That’s what I’m doing right now. I don’t know if it’s normal or not, or just makes me weird, but I’ve always done it. Had conversations with myself. They’re not out loud, they’re in my head but I can hear the thoughts clear as if they were spoken much the same way I often hear thoughts of others, as if they were spoken in that person’s native voice. I realize this probably makes me sound crazy. I’ve been called as much for years, my whole life actually. But I’ve also realized that I am never going to heal from this if I don’t drop my guard, let go of the constant strive towards perfection, disallowing any mistakes from myself or more aptly, living from a place of fear of getting in trouble.

Ever since I was a child, I was terrified of getting in trouble. I’m not a rule-breaker by nature, and the more I’ve matured, the more it seems my outward confidence has grown but that little girl inside of me is more terrified than ever of getting in trouble. I suppose that makes so much of what I’m dealing with outright ironic these days, but also in humor there is healing.

I’ve withdrawn a lot. For a lot of reasons. But mostly because I’ve let go of the energy and need to explain myself over and over and over again. The constant justifying of who I am, verifying what I am worth, clarifying what I mean, and being so careful to not step on anyone’s toes and not get in trouble for anything, that I had frozen in place.

There are many things in this world that are frightening. Most of all, the state of stagnation and the absence of growth nearly as much as the fear of change. I’ve been stuck somewhere between those that I’ve dug myself a hole and buried over the pain of the past in the forced positivity of looking forward and being a beacon of hope to everyone around me that I didn’t realize I had turned into the lighthouse getting beat on by all of those waves.
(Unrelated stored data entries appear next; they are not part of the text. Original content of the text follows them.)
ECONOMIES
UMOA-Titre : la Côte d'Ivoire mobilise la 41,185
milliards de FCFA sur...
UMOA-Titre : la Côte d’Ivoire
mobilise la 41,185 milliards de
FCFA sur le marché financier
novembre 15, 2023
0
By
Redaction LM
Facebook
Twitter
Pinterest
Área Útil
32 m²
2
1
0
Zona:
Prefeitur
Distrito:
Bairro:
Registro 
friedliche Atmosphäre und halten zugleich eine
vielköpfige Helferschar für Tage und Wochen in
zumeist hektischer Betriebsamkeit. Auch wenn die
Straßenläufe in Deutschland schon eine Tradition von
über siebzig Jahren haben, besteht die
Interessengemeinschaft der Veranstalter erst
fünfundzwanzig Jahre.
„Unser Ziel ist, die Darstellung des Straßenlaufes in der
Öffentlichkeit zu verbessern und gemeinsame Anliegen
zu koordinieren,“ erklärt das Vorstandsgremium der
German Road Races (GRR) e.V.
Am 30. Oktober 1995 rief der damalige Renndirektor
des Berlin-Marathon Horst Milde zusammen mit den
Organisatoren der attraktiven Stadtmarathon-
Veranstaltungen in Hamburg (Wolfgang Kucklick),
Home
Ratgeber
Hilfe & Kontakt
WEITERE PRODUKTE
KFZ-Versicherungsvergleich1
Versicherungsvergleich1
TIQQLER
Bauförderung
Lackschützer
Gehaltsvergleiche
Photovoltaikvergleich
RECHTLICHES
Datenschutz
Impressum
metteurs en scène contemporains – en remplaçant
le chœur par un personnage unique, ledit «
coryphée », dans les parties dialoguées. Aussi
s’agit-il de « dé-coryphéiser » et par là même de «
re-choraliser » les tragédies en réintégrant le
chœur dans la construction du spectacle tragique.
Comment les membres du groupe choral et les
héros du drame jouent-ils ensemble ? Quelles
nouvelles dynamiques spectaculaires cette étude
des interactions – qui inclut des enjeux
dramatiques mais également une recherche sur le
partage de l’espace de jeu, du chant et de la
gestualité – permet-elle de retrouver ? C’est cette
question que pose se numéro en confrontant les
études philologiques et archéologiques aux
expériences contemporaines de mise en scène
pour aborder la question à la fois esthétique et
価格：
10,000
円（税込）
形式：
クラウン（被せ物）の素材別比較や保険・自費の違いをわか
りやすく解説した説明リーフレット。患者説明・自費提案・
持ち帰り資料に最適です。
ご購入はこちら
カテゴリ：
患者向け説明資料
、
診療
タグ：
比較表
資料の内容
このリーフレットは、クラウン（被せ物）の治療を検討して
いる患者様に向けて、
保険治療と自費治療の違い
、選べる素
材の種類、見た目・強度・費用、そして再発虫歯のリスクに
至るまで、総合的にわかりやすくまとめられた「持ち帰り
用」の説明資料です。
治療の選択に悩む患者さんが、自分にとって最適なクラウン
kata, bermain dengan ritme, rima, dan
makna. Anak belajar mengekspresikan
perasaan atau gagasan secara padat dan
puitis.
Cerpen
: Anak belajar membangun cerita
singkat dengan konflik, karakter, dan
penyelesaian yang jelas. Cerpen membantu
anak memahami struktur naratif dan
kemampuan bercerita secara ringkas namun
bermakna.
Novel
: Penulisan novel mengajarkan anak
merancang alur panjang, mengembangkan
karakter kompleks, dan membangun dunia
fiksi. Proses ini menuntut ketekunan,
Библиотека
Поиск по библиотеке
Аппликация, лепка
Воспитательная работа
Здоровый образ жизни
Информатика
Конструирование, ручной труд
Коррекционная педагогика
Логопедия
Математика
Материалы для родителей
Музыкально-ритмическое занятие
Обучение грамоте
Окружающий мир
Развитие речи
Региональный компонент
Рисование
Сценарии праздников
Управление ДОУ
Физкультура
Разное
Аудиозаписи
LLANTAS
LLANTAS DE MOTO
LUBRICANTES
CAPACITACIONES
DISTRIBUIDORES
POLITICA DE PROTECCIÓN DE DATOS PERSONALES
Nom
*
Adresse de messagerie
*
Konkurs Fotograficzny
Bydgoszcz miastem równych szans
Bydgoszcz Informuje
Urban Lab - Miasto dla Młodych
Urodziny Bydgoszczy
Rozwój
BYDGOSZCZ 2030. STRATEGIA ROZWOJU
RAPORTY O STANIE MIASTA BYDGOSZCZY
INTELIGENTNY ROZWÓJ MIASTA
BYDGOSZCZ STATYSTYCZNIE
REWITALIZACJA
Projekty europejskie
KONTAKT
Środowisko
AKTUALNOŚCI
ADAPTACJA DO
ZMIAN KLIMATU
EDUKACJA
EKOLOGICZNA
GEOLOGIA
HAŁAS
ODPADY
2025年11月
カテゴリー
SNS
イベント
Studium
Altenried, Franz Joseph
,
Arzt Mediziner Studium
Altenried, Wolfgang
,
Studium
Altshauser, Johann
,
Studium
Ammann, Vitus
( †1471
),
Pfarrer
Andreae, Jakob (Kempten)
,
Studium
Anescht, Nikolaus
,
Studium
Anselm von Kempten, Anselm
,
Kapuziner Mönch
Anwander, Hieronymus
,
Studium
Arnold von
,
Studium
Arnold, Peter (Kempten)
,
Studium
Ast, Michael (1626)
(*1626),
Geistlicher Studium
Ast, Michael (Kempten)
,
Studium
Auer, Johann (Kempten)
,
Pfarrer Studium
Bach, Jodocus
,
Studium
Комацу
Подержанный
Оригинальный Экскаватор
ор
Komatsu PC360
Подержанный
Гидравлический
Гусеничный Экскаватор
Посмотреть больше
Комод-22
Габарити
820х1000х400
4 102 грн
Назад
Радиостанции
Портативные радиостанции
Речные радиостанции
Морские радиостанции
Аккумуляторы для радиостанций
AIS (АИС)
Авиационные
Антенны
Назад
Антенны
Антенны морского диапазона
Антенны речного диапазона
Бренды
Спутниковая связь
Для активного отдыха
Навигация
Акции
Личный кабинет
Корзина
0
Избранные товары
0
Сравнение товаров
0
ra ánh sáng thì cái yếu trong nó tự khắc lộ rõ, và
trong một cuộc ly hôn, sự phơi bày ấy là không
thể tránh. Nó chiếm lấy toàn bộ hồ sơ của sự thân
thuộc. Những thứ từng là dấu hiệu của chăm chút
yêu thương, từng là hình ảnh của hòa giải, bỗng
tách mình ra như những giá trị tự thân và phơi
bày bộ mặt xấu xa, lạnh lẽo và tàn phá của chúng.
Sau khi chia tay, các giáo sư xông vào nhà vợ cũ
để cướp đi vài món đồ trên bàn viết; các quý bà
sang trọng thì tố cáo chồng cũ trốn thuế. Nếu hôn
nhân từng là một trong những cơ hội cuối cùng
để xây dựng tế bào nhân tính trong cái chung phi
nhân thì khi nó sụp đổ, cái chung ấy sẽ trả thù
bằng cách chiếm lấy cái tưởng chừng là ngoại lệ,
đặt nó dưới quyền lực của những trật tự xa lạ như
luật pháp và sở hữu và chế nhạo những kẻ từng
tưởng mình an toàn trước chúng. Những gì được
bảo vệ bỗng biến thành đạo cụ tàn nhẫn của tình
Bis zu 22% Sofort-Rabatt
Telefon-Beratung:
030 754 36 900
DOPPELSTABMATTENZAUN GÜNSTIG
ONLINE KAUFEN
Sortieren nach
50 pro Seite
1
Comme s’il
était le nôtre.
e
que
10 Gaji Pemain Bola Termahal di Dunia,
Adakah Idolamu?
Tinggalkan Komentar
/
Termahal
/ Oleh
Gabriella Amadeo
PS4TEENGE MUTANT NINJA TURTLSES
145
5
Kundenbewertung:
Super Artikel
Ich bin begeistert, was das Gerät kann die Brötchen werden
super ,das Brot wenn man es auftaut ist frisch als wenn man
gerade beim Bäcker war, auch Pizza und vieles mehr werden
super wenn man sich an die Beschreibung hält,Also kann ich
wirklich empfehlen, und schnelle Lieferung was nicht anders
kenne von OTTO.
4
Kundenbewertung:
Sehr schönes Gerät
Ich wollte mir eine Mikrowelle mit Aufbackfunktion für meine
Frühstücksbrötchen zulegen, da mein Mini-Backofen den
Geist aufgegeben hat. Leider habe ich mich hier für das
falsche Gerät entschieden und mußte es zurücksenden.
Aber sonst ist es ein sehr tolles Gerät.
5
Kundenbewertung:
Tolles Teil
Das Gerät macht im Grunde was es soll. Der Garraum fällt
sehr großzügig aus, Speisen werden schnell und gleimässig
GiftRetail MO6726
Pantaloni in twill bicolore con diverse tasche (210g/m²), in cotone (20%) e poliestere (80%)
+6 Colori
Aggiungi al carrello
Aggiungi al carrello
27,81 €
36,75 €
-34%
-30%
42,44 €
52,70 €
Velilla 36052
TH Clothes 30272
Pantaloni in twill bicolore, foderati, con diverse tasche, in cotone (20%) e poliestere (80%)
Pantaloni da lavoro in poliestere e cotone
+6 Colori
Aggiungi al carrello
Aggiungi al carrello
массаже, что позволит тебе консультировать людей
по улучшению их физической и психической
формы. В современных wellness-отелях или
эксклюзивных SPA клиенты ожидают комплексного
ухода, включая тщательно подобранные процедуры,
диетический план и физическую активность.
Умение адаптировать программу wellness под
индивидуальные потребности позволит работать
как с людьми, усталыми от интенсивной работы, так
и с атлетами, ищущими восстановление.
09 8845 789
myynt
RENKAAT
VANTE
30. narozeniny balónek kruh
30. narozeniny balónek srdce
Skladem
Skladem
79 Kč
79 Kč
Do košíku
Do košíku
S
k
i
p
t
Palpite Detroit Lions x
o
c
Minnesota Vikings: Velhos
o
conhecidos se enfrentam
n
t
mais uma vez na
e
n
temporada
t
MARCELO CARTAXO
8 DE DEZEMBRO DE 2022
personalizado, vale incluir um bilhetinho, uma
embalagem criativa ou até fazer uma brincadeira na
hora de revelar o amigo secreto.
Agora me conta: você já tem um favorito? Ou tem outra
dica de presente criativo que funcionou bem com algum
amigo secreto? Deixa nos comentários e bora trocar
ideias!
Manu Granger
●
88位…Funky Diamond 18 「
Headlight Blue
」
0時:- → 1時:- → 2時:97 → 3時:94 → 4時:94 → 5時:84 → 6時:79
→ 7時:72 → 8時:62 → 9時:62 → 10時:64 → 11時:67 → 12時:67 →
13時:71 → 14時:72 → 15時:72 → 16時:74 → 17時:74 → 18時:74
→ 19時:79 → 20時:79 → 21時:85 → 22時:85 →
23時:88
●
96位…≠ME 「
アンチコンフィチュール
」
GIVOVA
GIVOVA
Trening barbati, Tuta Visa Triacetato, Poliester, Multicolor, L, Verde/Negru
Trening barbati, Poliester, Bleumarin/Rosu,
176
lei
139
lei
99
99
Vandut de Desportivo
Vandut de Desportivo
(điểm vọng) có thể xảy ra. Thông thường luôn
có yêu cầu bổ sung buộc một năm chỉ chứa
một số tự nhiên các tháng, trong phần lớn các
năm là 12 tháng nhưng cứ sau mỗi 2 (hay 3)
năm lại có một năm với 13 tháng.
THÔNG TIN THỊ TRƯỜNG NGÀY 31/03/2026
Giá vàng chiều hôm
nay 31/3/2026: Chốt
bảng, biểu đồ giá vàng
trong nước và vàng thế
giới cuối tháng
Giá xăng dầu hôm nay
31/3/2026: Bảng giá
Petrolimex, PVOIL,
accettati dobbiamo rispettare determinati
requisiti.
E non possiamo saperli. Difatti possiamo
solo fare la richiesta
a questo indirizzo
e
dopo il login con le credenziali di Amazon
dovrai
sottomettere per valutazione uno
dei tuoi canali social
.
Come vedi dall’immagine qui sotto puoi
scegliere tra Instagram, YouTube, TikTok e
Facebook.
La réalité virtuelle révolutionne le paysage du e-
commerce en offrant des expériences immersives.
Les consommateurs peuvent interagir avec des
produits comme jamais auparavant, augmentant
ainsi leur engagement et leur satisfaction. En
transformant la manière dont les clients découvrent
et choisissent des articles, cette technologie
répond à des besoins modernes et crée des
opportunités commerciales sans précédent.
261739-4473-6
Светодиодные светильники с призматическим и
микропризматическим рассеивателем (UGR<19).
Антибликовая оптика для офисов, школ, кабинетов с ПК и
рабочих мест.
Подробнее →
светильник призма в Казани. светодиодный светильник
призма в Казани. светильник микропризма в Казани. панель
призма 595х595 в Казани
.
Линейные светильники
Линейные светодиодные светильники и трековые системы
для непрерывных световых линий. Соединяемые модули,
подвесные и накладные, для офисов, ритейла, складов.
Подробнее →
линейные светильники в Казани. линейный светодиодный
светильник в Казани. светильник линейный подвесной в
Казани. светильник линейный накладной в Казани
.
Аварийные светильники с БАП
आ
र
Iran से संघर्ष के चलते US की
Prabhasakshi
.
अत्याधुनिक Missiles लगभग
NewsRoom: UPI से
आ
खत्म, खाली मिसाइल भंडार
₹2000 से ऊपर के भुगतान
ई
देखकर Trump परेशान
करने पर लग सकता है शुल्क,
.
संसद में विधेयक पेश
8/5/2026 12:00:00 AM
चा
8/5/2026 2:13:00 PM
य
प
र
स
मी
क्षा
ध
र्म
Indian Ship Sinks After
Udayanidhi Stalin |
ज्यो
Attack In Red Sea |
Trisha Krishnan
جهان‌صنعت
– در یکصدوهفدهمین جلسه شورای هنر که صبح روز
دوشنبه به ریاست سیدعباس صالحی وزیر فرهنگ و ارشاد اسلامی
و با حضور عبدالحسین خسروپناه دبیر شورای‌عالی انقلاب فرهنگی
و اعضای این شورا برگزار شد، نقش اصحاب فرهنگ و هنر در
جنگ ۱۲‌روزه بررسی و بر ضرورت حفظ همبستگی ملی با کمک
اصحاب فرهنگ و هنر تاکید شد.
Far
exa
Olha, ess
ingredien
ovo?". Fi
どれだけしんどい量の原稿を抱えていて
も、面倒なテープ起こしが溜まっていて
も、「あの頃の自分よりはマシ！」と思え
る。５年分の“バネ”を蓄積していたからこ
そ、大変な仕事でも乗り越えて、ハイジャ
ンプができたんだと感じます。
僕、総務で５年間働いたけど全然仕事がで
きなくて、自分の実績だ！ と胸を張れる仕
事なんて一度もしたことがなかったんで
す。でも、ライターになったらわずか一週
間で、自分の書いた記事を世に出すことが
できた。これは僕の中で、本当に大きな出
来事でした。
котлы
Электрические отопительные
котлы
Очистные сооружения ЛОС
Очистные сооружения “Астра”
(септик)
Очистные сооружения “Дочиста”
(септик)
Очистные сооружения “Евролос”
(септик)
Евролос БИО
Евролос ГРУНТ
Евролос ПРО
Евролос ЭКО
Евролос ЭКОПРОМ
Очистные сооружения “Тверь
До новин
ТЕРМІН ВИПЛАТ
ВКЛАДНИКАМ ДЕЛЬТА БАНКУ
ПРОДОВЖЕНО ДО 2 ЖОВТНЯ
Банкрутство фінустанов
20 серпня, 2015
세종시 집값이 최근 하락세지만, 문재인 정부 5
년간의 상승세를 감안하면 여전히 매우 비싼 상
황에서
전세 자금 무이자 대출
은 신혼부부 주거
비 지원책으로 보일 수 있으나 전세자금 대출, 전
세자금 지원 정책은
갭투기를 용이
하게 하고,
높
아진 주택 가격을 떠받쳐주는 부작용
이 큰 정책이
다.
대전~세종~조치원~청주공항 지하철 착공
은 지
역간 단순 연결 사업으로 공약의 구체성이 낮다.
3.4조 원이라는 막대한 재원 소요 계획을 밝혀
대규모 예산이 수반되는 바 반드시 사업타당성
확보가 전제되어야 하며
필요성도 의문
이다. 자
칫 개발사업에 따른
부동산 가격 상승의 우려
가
I needed this. But I’ve been struggling too, a lot, and it comes in waves. Sometimes it’s right there like you expect it like high tide at the beach in summer. Other times it hits from behind out of nowhere like a cross-wave diagonal to shore. It doesn’t look big at all but it knocks you down and takes the wind right out of your sails and next thing you know you’re coming up behind the break with a mouthful of water spewing and coughing like the devil himself just tried to down you. Maybe he did. Or maybe it was the shock of the wave. And the realization that all this time you had been trying to drown yourself but you’re learning that it doesn’t have to be that way. And so you stand up, spit out the rest of the salt water from your lungs and catch the next wave to shore. You’ve got a life to go after.